Выбрать главу

Есть еще юмор висельника, юмор человека, которого ведут на виселицу; ему на деле не весело, но он отвлекается от этого разными солеными словечками: мне все трын – трава. Этим он успокаивает и приводит себя в равновесие. Между так называемым Galgenhumor, юмором висельника, и «цветами невинного юмора» лежит настоящий юмор, юмор человека уравновешенного, юмор человека, увлажненного чем-то вроде не упавшей из глаз слезы; он бывает в том случае, когда писатель знает, что «скучно жить на этом свете, господа», как Гоголь говорит; когда он знает, что жизнь – тяжелая вещь, и хочет сам отдохнуть от этой жизни и других заставить отдохнуть, и поэтому так ее изображает, что вы говорите: какие милые люди, но как они жалки, как много в них смешного, как похожи все их страдания на какое – то ребячество…

Палитра смеха*

<…> По моему мнению, огульное утверждение, что юмор несвойствен пролетариату, неправильно. Всякий раз, говоря о юморе, нужно различать направление и употребление юмора: скажем, у нас в Красной Армии есть еще много крестьян, пришедших только что из деревни; они приносят с собой не только много предрассудков в смысле убеждений, но обладают различными житейскими дефектами: не умеют по-военному ходить, не умеют по-товарищески друг к другу относиться, у них еще есть остатки провинциализма и индивидуализма. Что же, неужели на таких товарищей нельзя направить юмор, а надо обрушиваться на них с тяжелой сатирой? Нет, тут юмористическое отношение к ним будет самым правильным: «Ты хороший товарищ, мы тебя очень любим, но у тебя есть недостатки и они смешны. Надо тебе от этих недостатков отучиться».

Пролетариат, класс-гегемон в Стране Советов, авангард трудящихся, тащит за собой на буксире и перевоспитывает отсталые массы крестьянства. У нас смех может иметь множество адресов. Нужно будет осмеивать еще многие черточки – остатки обломовщины, азиатчины, с которыми нужно бороться всеми мерами, между прочим и насмешкой.

Эта насмешка может быть добродушной и самокритической. Самокритика – орудие классовой борьбы. Но когда мы критикуем друг друга в одной и той же среде, тесной среде революционеров (тесной не потому, что она мала – два с половиной миллиона коммунистов, – а тесной в смысле глубокой спайки), самокритика, если она идет через юмористический журнал, через анекдот, через комедию, какой же она может быть иной, как не добродушной? Разумеется, если объект насмешки перерождение, – тут нет мест добродушию, и чем данное явление гнуснее, чем оно опаснее, тем злее становится юмор и тем больше переходит в сатиру. Но еще много в нашей стране уродливого и серого, делающего юмор и в искусстве и в жизни полезным. Нужно только, чтобы он не был абстрактным, а имел конкретное, общественно интересное задание.

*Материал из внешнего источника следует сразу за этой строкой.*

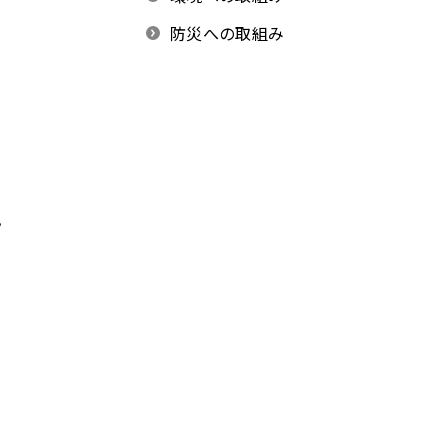
防災への取組み
。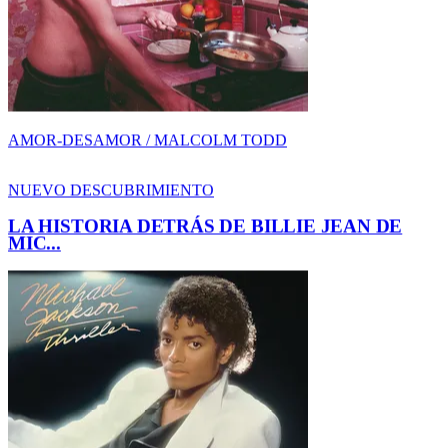
LA HISTORIA DETRÁS DE BILLIE JEAN DE
MIC...
DESCUBRIMIENTO / MICHAEL JACKSON
NUEVO DESCUBRIMIENTO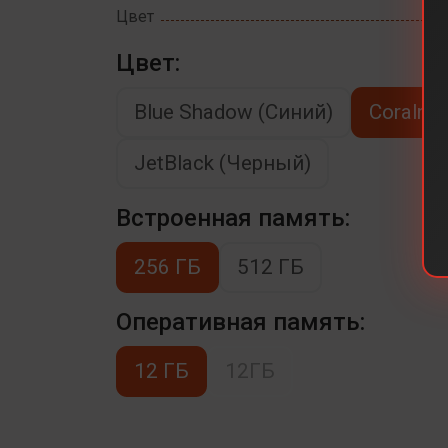
Цвет
Цвет:
Blue Shadow (Синий)
Coralre
JetBlack (Черный)
Встроенная память:
256 ГБ
512 ГБ
Оперативная память:
12 ГБ
12ГБ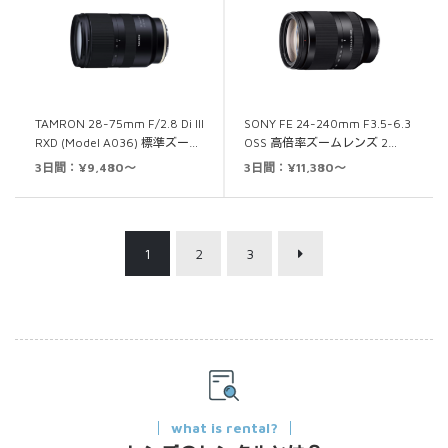
TAMRON 28-75mm F/2.8 Di III
SONY FE 24-240mm F3.5-6.3
RXD (Model A036) 標準ズー…
OSS 高倍率ズームレンズ 2…
3日間：¥9,480～
3日間：¥11,380～
1
2
3
what is rental?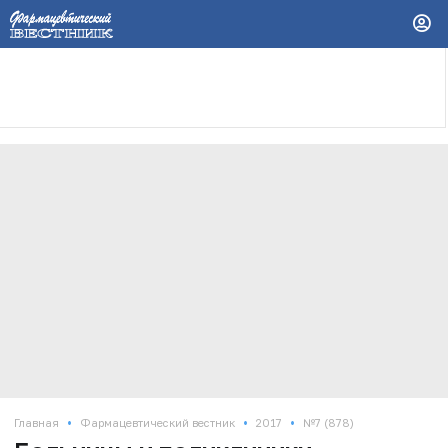
•
•
•
Главная
Фармацевтический вестник
2017
№7 (878)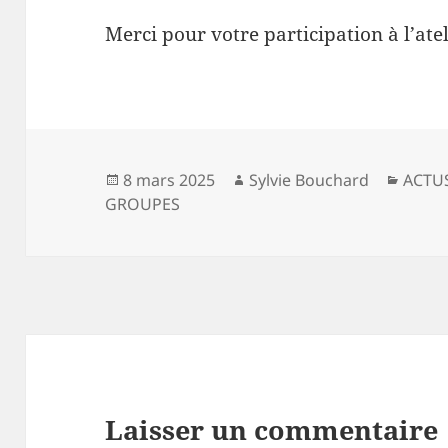
Merci pour votre participation à l’at
Publié
Auteur
Catég
8 mars 2025
Sylvie Bouchard
ACTU
le
GROUPES
Laisser un commentaire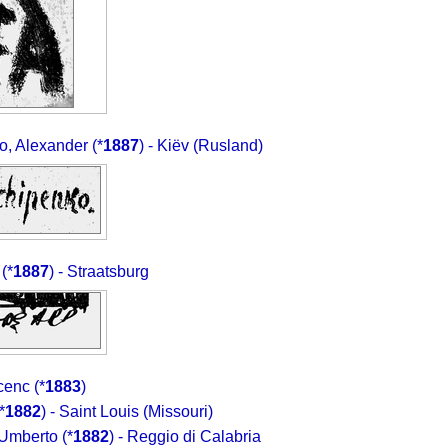
o, Alexander
(*
1887
) - Kiëv (Rusland)
(*
1887
) - Straatsburg
cenc
(*
1883
)
*
1882
) - Saint Louis (Missouri)
 Umberto
(*
1882
) - Reggio di Calabria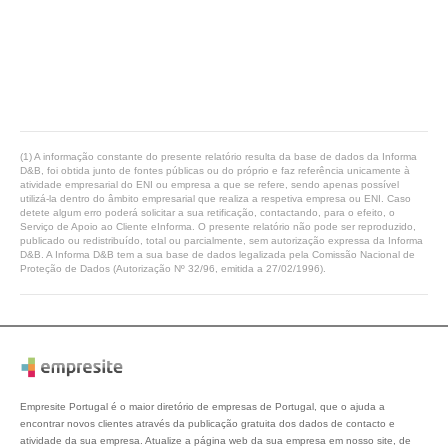
(1) A informação constante do presente relatório resulta da base de dados da Informa
D&B, foi obtida junto de fontes públicas ou do próprio e faz referência unicamente à
atividade empresarial do ENI ou empresa a que se refere, sendo apenas possível
utilizá-la dentro do âmbito empresarial que realiza a respetiva empresa ou ENI. Caso
detete algum erro poderá solicitar a sua retificação, contactando, para o efeito, o
Serviço de Apoio ao Cliente eInforma. O presente relatório não pode ser reproduzido,
publicado ou redistribuído, total ou parcialmente, sem autorização expressa da Informa
D&B. A Informa D&B tem a sua base de dados legalizada pela Comissão Nacional de
Proteção de Dados (Autorização Nº 32/96, emitida a 27/02/1996).
Empresite Portugal é o maior diretório de empresas de Portugal, que o ajuda a
encontrar novos clientes através da publicação gratuita dos dados de contacto e
atividade da sua empresa. Atualize a página web da sua empresa em nosso site, de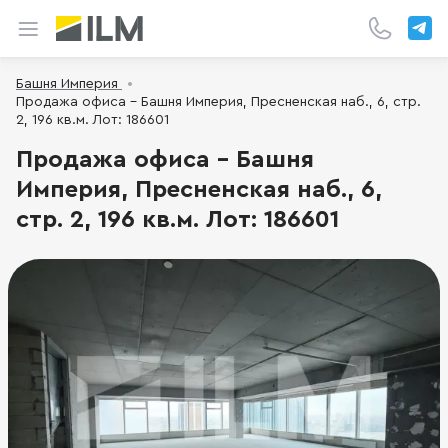
Башня Империя
Продажа офиса - Башня Империя, Пресненская наб., 6, стр.
2, 196 кв.м. Лот: 186601
Продажа офиса - Башня
Империя, Пресненская наб., 6,
стр. 2, 196 кв.м. Лот: 186601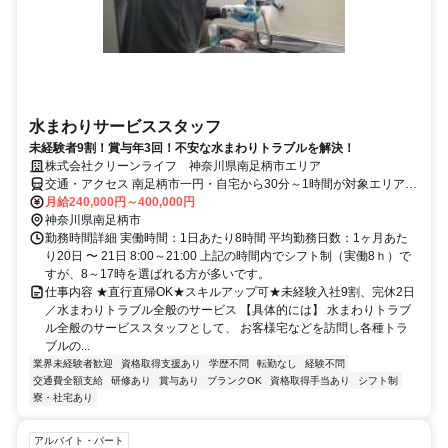
水まわりサービススタッフ
未経験者9割！賞与年3回！不安な水まわりトラブルを解決！
株式会社クリーンライフ 神奈川県南足柄市エリア
交通・アクセス 南足柄市一円・自宅から30分～1時間が対象エリアで
す（直行直帰）。
月給240,000円～400,000円
神奈川県南足柄市
勤務時間詳細 実働時間：1日あたり8時間 平均勤務日数：1ヶ月あた
り20日 〜 21日 8:00～21:00 上記の時間内でシフト制（実働8ｈ）で
すが、8～17時を選ばれる方が多いです。
仕事内容 ★直行直帰OK★スキルアップ可★未経験入社9割、完休2日
／水まわりトラブル全般のサービス 【具体的には】 水まわりトラブ
ル全般のサービススタッフとして、 お客様宅などを訪問し各種トラ
ブルの...
業界未経験者歓迎
資格取得支援あり
学歴不問
転勤なし
経験不問
交通費全額支給
研修あり
賞与あり
ブランクOK
資格取得手当あり
シフト制
寮・社宅あり
アルバイト・パート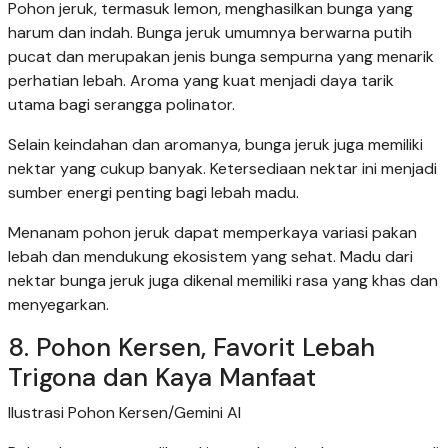
Pohon jeruk, termasuk lemon, menghasilkan bunga yang
harum dan indah. Bunga jeruk umumnya berwarna putih
pucat dan merupakan jenis bunga sempurna yang menarik
perhatian lebah. Aroma yang kuat menjadi daya tarik
utama bagi serangga polinator.
Selain keindahan dan aromanya, bunga jeruk juga memiliki
nektar yang cukup banyak. Ketersediaan nektar ini menjadi
sumber energi penting bagi lebah madu.
Menanam pohon jeruk dapat memperkaya variasi pakan
lebah dan mendukung ekosistem yang sehat. Madu dari
nektar bunga jeruk juga dikenal memiliki rasa yang khas dan
menyegarkan.
8. Pohon Kersen, Favorit Lebah
Trigona dan Kaya Manfaat
Ilustrasi Pohon Kersen/Gemini AI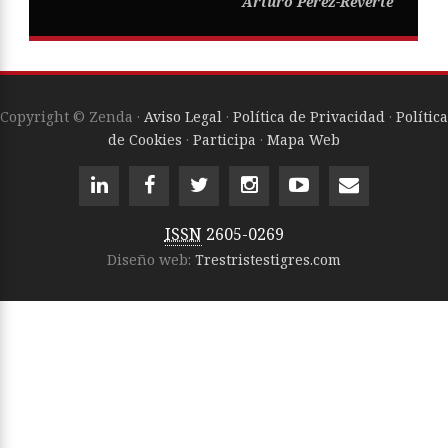
Arturo Pérez-Reverte
Copyright © Zenda ·
Aviso Legal
·
Política de Privacidad
·
Política
de Cookies
·
Participa
·
Mapa Web
ISSN
2605-0269
Diseño web:
Trestristestigres.com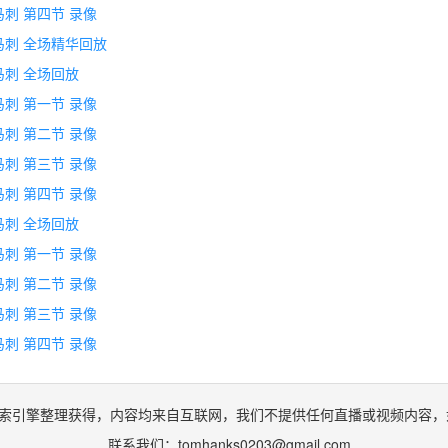
s马刺 第四节 录像
s马刺 全场精华回放
s马刺 全场回放
s马刺 第一节 录像
s马刺 第二节 录像
s马刺 第三节 录像
s马刺 第四节 录像
s马刺 全场回放
s马刺 第一节 录像
s马刺 第二节 录像
s马刺 第三节 录像
s马刺 第四节 录像
索引擎整理获得，内容均来自互联网，我们不提供任何直播或视频内容，
联系我们：
tomhanks0203@gmail.com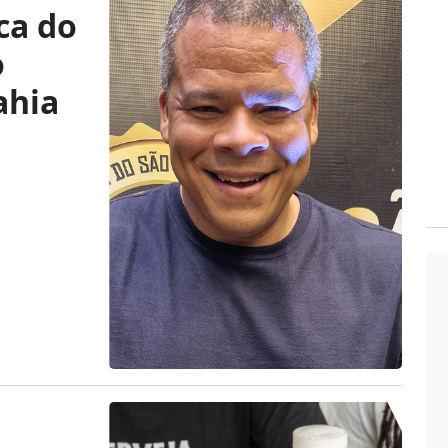
ca do
o
ahia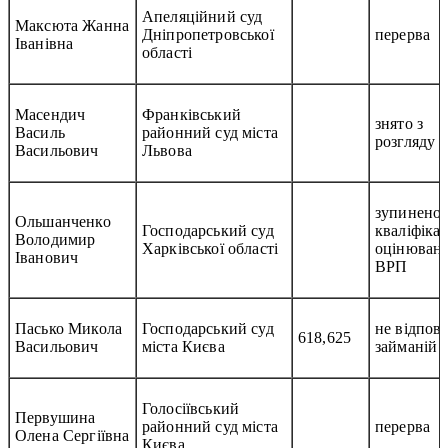
Апеляційний суд
Максюта Жанна
Дніпропетровської
перерва
Іванівна
області
Масендич
Франківський
знято з
Василь
районний суд міста
розгляду
Васильович
Львова
зупинено
Ольшанченко
Господарський суд
кваліфіка
Володимир
Харківської області
оцінюванн
Іванович
ВРП
Пасько Микола
Господарський суд
не відпові
618,625
Васильович
міста Києва
займаній 
Голосіївський
Первушина
районний суд міста
перерва
Олена Сергіївна
Києва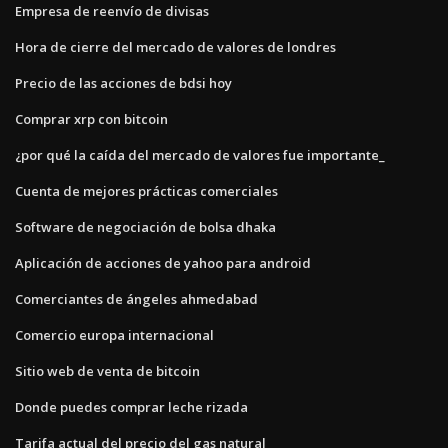
Empresa de reenvío de divisas
Hora de cierre del mercado de valores de londres
Precio de las acciones de bdsi hoy
Comprar xrp con bitcoin
¿por qué la caída del mercado de valores fue importante_
Cuenta de mejores prácticas comerciales
Software de negociación de bolsa dhaka
Aplicación de acciones de yahoo para android
Comerciantes de ángeles ahmedabad
Comercio europa internacional
Sitio web de venta de bitcoin
Donde puedes comprar leche rizada
Tarifa actual del precio del gas natural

Однако мы признаем за юмором значение орудия мелкого калибра, и когда смех направляется на подлинного классового врага, юмор должен быть заменен орудием более тяжелым. Все это, кажется мне, довольно ясно.

<…> По отношению к внешнему миру, то есть к еще не побежденному и очень могущественному врагу – аристократии, буржуазии всех оттенков, включая социал-демократию и т. д., мы можем пользоваться оружием самой злобной сатиры. Подрывать, разрушать их престиж в глазах рабочего населения и трудовой, мелкой буржуазии, вне союзных стран, разрушать их собственное самосознание, насколько это удастся, показав их в правдивом зеркале смеха, – это прекрасная задача. Может быть, недостаточно, но кое-что мы в этом направлении делаем в наших юмористических журналах, карикатурах, которые помещает наша ежедневная пресса, в фельетонах, комедиях и некоторых попытках в области кино. По отношению к нам самим мы имеем колоссальное количество объектов, подлежащих или прямой критике, или самокритике. Прямая критика поражает остатки буржуазного духа или мелкобуржуазного духа, устремленного к буржуазии, – шкурничество, эгоизм и т. д. Эти отвратительные, буржуазные явления могут проникать в часть пролетариата и даже нашей партии. Эти чувства разлагают энергию, наше единство и подлежат суровой критике. Одной из лучших форм ее является смех, потому что здесь мы не только деградируем врага, топчем его нашим моральным, интеллектуальным превосходством, но часто, в тех случаях, когда элементы мелкобуржуазного сознания и поведения включены, вкраплены в какую-нибудь близкую к нам личность, мы вызываем стыд, жгучий стыд, имеющий огромное воспитательное значение.